The case of Poland’s largest utility, PGE, shows how Europe’s more coal-intensive power companies are struggling to make a break from fossil fuels, even as the associated risks escalate.
Headwinds facing fossil fuel electricity generation in Europe include a global transition towards low-carbon energy sources, pressure on investors to align their investments accordingly, and wider environmental advocacy opposing bank financing of coal companies.
PGE is one of Europe’s most coal-intensive utilities. Hard coal and brown coal (called lignite) already account for more than 90% of its generation – see Figure below.
PGE has made some green noises lately, for example stating that it is shifting to embrace wind power. In its latest annual report, PGE listed a host of ideas and new technologies of potential interest, including “energy warehouses, electromobility, car sharing, bike sharing, construction of charging stations, LNG, diffuse energy sources, development of coal gasification installations, photovoltaics, intelligent home solutions, natural gas and demand management,” as well as nuclear power and offshore wind.
However, the notion that the company is actually shifting direction is entirely opposite to its actions.
PGE’s present strategy is to achieve leadership in Poland’s power and heating sectors by doubling down on coal. To achieve this, the company is building three new coal power plant units, extending the life of many existing coal plants (to make these compliant with new European air pollution regulations), and acquiring the coal generation assets of its rivals.
In 2017, the company spent PLN 4.3 billion acquiring EDF’s coal assets in Poland; PLN 2.8 billion building new coal plants; PLN 0.6 billion upgrading existing coal plants; and PLN 0.08 billion on renewable energy. This renewable energy capex was 44% down from the previous year.
Last year, the company increased the capacity of its coal power plants by 65% and its coal-fired combined heat and power (CHP) plant capacity by 232%, and its renewable energy capacity by less than 3%.
These metrics don’t speak of a company “embracing wind power”!
This week, the Institute for Energy Economics and Financial Analysis (IEEFA) unpicked the financial hazards of PGE’s strategy.
We found that by increasing its coal dependency, PGE is increasing its exposure to carbon and air pollution risks largely out of its control, which may in turn make it difficult to compete in Poland’s new capacity market, a further risk to its financial stability.
Regarding air pollution risks, we estimated that making its existing coal power plants compliant with new EU limits, known as BREF, would increase coal power generation costs by around 10%. Regarding carbon costs, we noted a more than trebling in European carbon prices in the last 12 months, with further rises expected.
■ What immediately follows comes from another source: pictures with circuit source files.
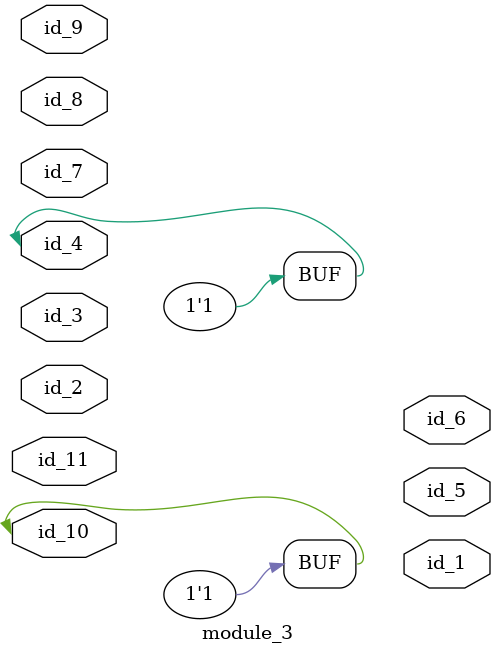
<source format=v>
module module_0;
endmodule
module module_1 (
    id_1,
    id_2,
    id_3,
    id_4,
    id_5,
    id_6,
    id_7,
    id_8,
    id_9
);
  input wire id_9;
  module_0 modCall_1 ();
  input wire id_8;
  output wire id_7;
  input wire id_6;
  input wire id_5;
  output wire id_4;
  output wire id_3;
  inout wire id_2;
  input wire id_1;
endmodule
module module_2 ();
  module_0 modCall_1 ();
endmodule
module module_3 (
    id_1,
    id_2,
    id_3,
    id_4,
    id_5,
    id_6,
    id_7,
    id_8,
    id_9,
    id_10,
    id_11
);
  input wire id_11;
  inout wire id_10;
  input wire id_9;
  inout wire id_8;
  input wire id_7;
  output wire id_6;
  output wire id_5;
  inout tri id_4;
  inout wire id_3;
  inout wire id_2;
  output wire id_1;
  module_0 modCall_1 ();
  assign id_4 = id_10;
  wire id_12;
  assign id_4 = -1;
endmodule

</source>
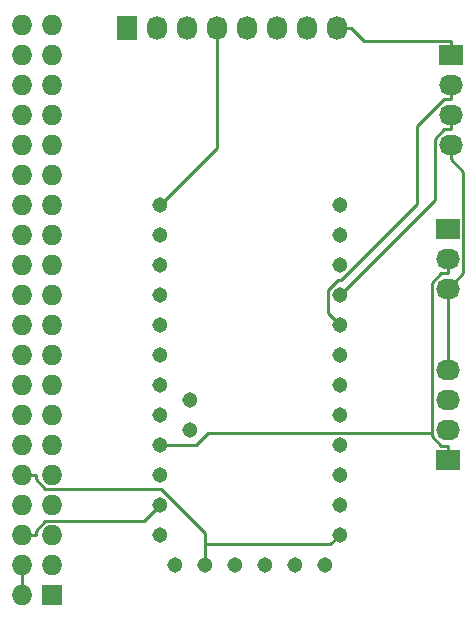
<source format=gbr>
G04 #@! TF.FileFunction,Copper,L1,Top,Signal*
%FSLAX46Y46*%
G04 Gerber Fmt 4.6, Leading zero omitted, Abs format (unit mm)*
G04 Created by KiCad (PCBNEW 4.0.2-2.fc24-product) date Thu 11 Aug 2016 11:34:58 NZST*
%MOMM*%
G01*
G04 APERTURE LIST*
%ADD10C,0.100000*%
%ADD11R,2.032000X1.727200*%
%ADD12O,2.032000X1.727200*%
%ADD13R,1.727200X1.727200*%
%ADD14O,1.727200X1.727200*%
%ADD15R,1.727200X2.032000*%
%ADD16O,1.727200X2.032000*%
%ADD17C,1.305560*%
%ADD18C,0.250000*%
G04 APERTURE END LIST*
D10*
D11*
X133096000Y-97028000D03*
D12*
X133096000Y-99568000D03*
X133096000Y-102108000D03*
D11*
X133096000Y-116586000D03*
D12*
X133096000Y-114046000D03*
X133096000Y-111506000D03*
X133096000Y-108966000D03*
D11*
X133350000Y-82296000D03*
D12*
X133350000Y-84836000D03*
X133350000Y-87376000D03*
X133350000Y-89916000D03*
D13*
X99568000Y-128016000D03*
D14*
X97028000Y-128016000D03*
X99568000Y-125476000D03*
X97028000Y-125476000D03*
X99568000Y-122936000D03*
X97028000Y-122936000D03*
X99568000Y-120396000D03*
X97028000Y-120396000D03*
X99568000Y-117856000D03*
X97028000Y-117856000D03*
X99568000Y-115316000D03*
X97028000Y-115316000D03*
X99568000Y-112776000D03*
X97028000Y-112776000D03*
X99568000Y-110236000D03*
X97028000Y-110236000D03*
X99568000Y-107696000D03*
X97028000Y-107696000D03*
X99568000Y-105156000D03*
X97028000Y-105156000D03*
X99568000Y-102616000D03*
X97028000Y-102616000D03*
X99568000Y-100076000D03*
X97028000Y-100076000D03*
X99568000Y-97536000D03*
X97028000Y-97536000D03*
X99568000Y-94996000D03*
X97028000Y-94996000D03*
X99568000Y-92456000D03*
X97028000Y-92456000D03*
X99568000Y-89916000D03*
X97028000Y-89916000D03*
X99568000Y-87376000D03*
X97028000Y-87376000D03*
X99568000Y-84836000D03*
X97028000Y-84836000D03*
X99568000Y-82296000D03*
X97028000Y-82296000D03*
X99568000Y-79756000D03*
X97028000Y-79756000D03*
D15*
X105918000Y-80010000D03*
D16*
X108458000Y-80010000D03*
X110998000Y-80010000D03*
X113538000Y-80010000D03*
X116078000Y-80010000D03*
X118618000Y-80010000D03*
X121158000Y-80010000D03*
X123698000Y-80010000D03*
D17*
X108712000Y-105156000D03*
X108712000Y-107696000D03*
X108712000Y-110236000D03*
X108712000Y-112776000D03*
X111252000Y-111506000D03*
X111252000Y-114046000D03*
X122682000Y-125476000D03*
X123952000Y-112776000D03*
X123952000Y-110236000D03*
X123952000Y-107696000D03*
X123952000Y-105156000D03*
X123952000Y-102616000D03*
X123952000Y-100076000D03*
X123952000Y-97536000D03*
X123952000Y-94996000D03*
X108712000Y-94996000D03*
X108712000Y-97536000D03*
X108712000Y-100076000D03*
X108712000Y-102616000D03*
X108712000Y-120396000D03*
X123952000Y-115316000D03*
X120142000Y-125476000D03*
X109982000Y-125476000D03*
X108712000Y-122936000D03*
X108712000Y-117856000D03*
X123952000Y-117856000D03*
X123952000Y-120396000D03*
X115062000Y-125476000D03*
X123952000Y-122936000D03*
X112522000Y-125476000D03*
X108712000Y-115316000D03*
X117602000Y-125476000D03*
D18*
X122967000Y-104171000D02*
X123952000Y-105156000D01*
X122967000Y-102178000D02*
X122967000Y-104171000D01*
X123799000Y-101346000D02*
X122967000Y-102178000D01*
X124081000Y-101346000D02*
X123799000Y-101346000D01*
X130508000Y-94918500D02*
X124081000Y-101346000D01*
X130508000Y-88346700D02*
X130508000Y-94918500D01*
X132830000Y-86024900D02*
X130508000Y-88346700D01*
X133350000Y-86024900D02*
X132830000Y-86024900D01*
X133350000Y-84836000D02*
X133350000Y-86024900D01*
X131999000Y-94569000D02*
X123952000Y-102616000D01*
X131999000Y-89395800D02*
X131999000Y-94569000D01*
X132830000Y-88564900D02*
X131999000Y-89395800D01*
X133350000Y-88564900D02*
X132830000Y-88564900D01*
X133350000Y-87376000D02*
X133350000Y-88564900D01*
X113538000Y-90170000D02*
X113538000Y-80010000D01*
X108712000Y-94996000D02*
X113538000Y-90170000D01*
X107361000Y-121747000D02*
X108712000Y-120396000D01*
X99034200Y-121747000D02*
X107361000Y-121747000D01*
X98216900Y-122564000D02*
X99034200Y-121747000D01*
X98216900Y-122936000D02*
X98216900Y-122564000D01*
X97028000Y-122936000D02*
X98216900Y-122936000D01*
X133096000Y-108966000D02*
X133096000Y-102108000D01*
X133350000Y-91104900D02*
X133350000Y-89916000D01*
X134437000Y-92192200D02*
X133350000Y-91104900D01*
X134437000Y-100767000D02*
X134437000Y-92192200D01*
X133096000Y-102108000D02*
X134437000Y-100767000D01*
X112522000Y-122743000D02*
X112522000Y-123733000D01*
X108824000Y-119045000D02*
X112522000Y-122743000D01*
X99034200Y-119045000D02*
X108824000Y-119045000D01*
X98216900Y-118228000D02*
X99034200Y-119045000D01*
X98216900Y-117856000D02*
X98216900Y-118228000D01*
X97028000Y-117856000D02*
X98216900Y-117856000D01*
X112522000Y-123733000D02*
X112522000Y-125476000D01*
X123155000Y-123733000D02*
X123952000Y-122936000D01*
X112522000Y-123733000D02*
X123155000Y-123733000D01*
X111836000Y-115316000D02*
X108712000Y-115316000D01*
X112841000Y-114311000D02*
X111836000Y-115316000D01*
X131754000Y-114311000D02*
X112841000Y-114311000D01*
X131754000Y-114576000D02*
X131754000Y-114311000D01*
X132576000Y-115397000D02*
X131754000Y-114576000D01*
X133096000Y-115397000D02*
X132576000Y-115397000D01*
X133096000Y-116586000D02*
X133096000Y-115397000D01*
X133096000Y-100757000D02*
X133096000Y-99568000D01*
X132576000Y-100757000D02*
X133096000Y-100757000D01*
X131754000Y-101578000D02*
X132576000Y-100757000D01*
X131754000Y-114311000D02*
X131754000Y-101578000D01*
X133350000Y-81107100D02*
X133350000Y-82296000D01*
X125984000Y-81107100D02*
X133350000Y-81107100D01*
X124887000Y-80010000D02*
X125984000Y-81107100D01*
X123698000Y-80010000D02*
X124887000Y-80010000D01*
X97028000Y-125476000D02*
X97028000Y-128016000D01*
M02*

</source>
These rising costs may make it more difficult for PGE to compete in Poland’s new capacity market, just as major coal-plant upgrades and new-build and acquisition programmes create greater urgency to secure such capacity payments. Our findings echo warnings from rating agencies that failure to win capacity contracts threaten PGE’s credit ratings, given the company’s capex plans and rising level of net debt. Should PGE fail to secure timely, long-lasting, reliable and appropriately sized capacity payments, the financial consequences could be dire.
We combined our estimates for higher generation costs and capacity market risks in a “hurry versus wait” analysis, comparing two scenarios in a stylized thought experiment, where PGE would choose either to “hurry” to an immediate shift to 100% renewables, or “wait”, and maintain its present fossil fuel-heavy energy mix.
We found that even under the most favourable (and highly unrealistic) conditions, including zero growth in carbon prices and nearly 30 years of continuous capacity payments, the present value of cumulative carbon costs outweigh capacity market revenues by more than two to one. Under this set of assumptions, the fossil-fuel-heavy “wait” scenario would be €3 billion more costly to PGE and its investors than an overnight switch to renewables.
These two scenarios are designed to be extremes, and a practical solution lies somewhere in between. At present, PGE’s fossil-heavy strategy risks leading the company into a vicious circle, sinking capital into building and upgrading coal plants to collect capacity payments, and to pay for carbon emissions. We have shown that it would cost less (in present value terms) for PGE to switch to a majority-renewables portfolio, while also reducing the company’s environmental regulatory risks.
PGE’s recent public statements suggest that it understands the importance for investors of going green, but its actions to date are still rooted in the past.